Il faut tenter de faire éclore ce nouvel acteur en montrant comment il fonctionne en termes de valeurs et de projets.»
En attendant, on retrouve chez ces Renaissants des caractéristiques que connaissent bien ceux qui se sont intéressés au phénomène des Créatifs culturels.
«Pour le moment, ils sont sous les radars et attentistes.
Ils sont plutôt dans le repli sur leur communauté mais développent des valeurs bien différentes du rejet ou de la haine...
Et si les médias parlent peu d'eux, ces derniers ne s'en plaignent pas: ils ne cherchent pas le pouvoir.»
Discrétion assurée?
Oui.
Et peut-être même un peu trop...
Nom de nom!


Christophe Engels



(1) Cette enquête, qui a sondé 4.700 Belges francophones sur de grands thèmes actuels, avait été commandée par la fondation Ceci n'est pas une crise avant d'être réalisée par l'institut de sondage Survey and Action, puis relayée par la Radio Télévision Belge Francophone ainsi que par le quotidien de référence Le Soir: Scheuer Benoît, Noir Jaune Blues, Louvain-la-Neuve, 2017. 
(2) Très représentés chez les jeunes de moins de 35 ans, les «ambivalents» revendiquent une approche toute en nuances. Les opinions tranchées, très peu pour ceux qui, d'un autre côté, ne parviennent pas toujours à déjouer les pièges de la contradiction. Autre caractéristique de ce groupe: la dynamique de ses membres peut les porter à basculer à tout moment vers une autre famille. En contexte d'attentats à répétition ou de crise économique par exemples.      
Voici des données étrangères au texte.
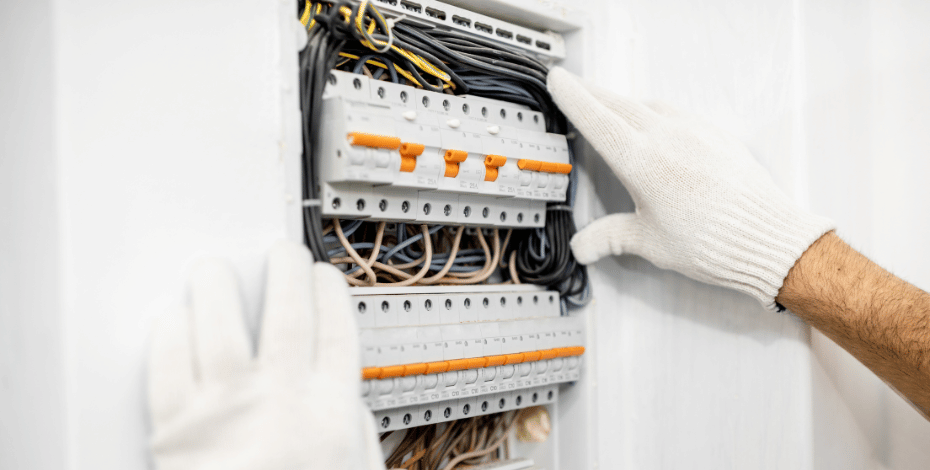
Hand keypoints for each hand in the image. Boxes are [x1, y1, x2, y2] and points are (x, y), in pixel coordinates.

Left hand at [148, 242, 384, 469]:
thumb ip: (358, 438)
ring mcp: (225, 413)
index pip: (336, 332)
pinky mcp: (174, 432)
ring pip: (219, 328)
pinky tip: (174, 317)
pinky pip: (167, 367)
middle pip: (286, 316)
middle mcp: (280, 403)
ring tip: (214, 267)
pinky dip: (170, 334)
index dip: (330, 295)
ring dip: (217, 288)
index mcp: (329, 416)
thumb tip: (352, 407)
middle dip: (285, 272)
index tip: (324, 276)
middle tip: (281, 252)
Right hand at [547, 67, 832, 308]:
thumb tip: (585, 246)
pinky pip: (678, 114)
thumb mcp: (649, 242)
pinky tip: (658, 126)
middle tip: (577, 88)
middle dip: (594, 94)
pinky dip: (657, 114)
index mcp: (642, 161)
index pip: (597, 119)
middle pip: (619, 104)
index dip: (573, 97)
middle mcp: (667, 137)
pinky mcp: (717, 136)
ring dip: (626, 103)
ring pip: (649, 106)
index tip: (559, 80)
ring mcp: (695, 132)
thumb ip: (611, 238)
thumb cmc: (714, 241)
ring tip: (613, 108)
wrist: (769, 238)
(3) Parfois catholiques pratiquants, souvent défenseurs de la civilisation occidentale chrétienne, les «traditionalistes» sont ancrés dans le système par un patrimoine économique relativement ou franchement confortable. Conséquences: un intérêt marqué pour la défense de la culture et des principes de nos sociétés contre les dangers de l'islamisation, assorti d'une relative indifférence aux problèmes susceptibles d'être posés par les excès de la globalisation ou par l'accroissement des inégalités sociales.     
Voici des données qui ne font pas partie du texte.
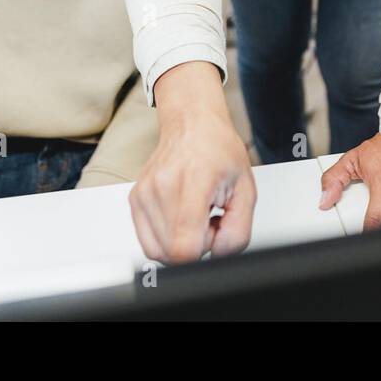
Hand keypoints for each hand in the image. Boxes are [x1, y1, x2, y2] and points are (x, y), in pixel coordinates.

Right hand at [128, 62, 255, 263]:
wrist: (192, 125)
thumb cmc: (219, 151)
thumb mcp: (246, 190)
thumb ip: (237, 231)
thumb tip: (217, 256)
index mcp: (193, 181)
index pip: (184, 247)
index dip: (204, 250)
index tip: (214, 230)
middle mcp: (162, 187)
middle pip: (172, 254)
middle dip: (195, 245)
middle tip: (208, 218)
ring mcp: (144, 193)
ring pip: (158, 251)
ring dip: (180, 242)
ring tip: (194, 216)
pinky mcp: (135, 199)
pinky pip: (149, 241)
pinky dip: (166, 237)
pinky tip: (180, 216)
(4) De plus en plus présents à mesure que l'on descend dans l'échelle sociale, les «abandonnés» sont également de plus en plus nombreux globalement. Se sentant dépossédés de tout, laissés pour compte de l'Etat providence et en manque de reconnaissance sociale, ils s'inscrivent résolument dans le clan de ceux qui ont l'impression d'être aussi oubliés par les élites économiques, politiques ou financières que sacrifiés sur les autels de l'immigration, de l'islamisation et de la globalisation. Avec, à la clé, une demande de préférence nationale, de rétablissement des frontières et de... pouvoir fort. De là, une perméabilité à ces idéologies populistes qui promettent de les prendre en charge tout en leur fournissant une lecture simpliste de la société.   
(5) Cfr. Kahn Jean-François, Réflexion sur mon échec (Entretiens avec Françoise Siri), éditions de l'Aube, Paris, 2016, p.78.
(6) C'est en tout cas que nous entendons et lisons à gauche et à droite, quelques années après l'avoir écrit ici-même.
(7) On reviendra prochainement, dans ces colonnes, sur l'approche proposée par Abdennour Bidar.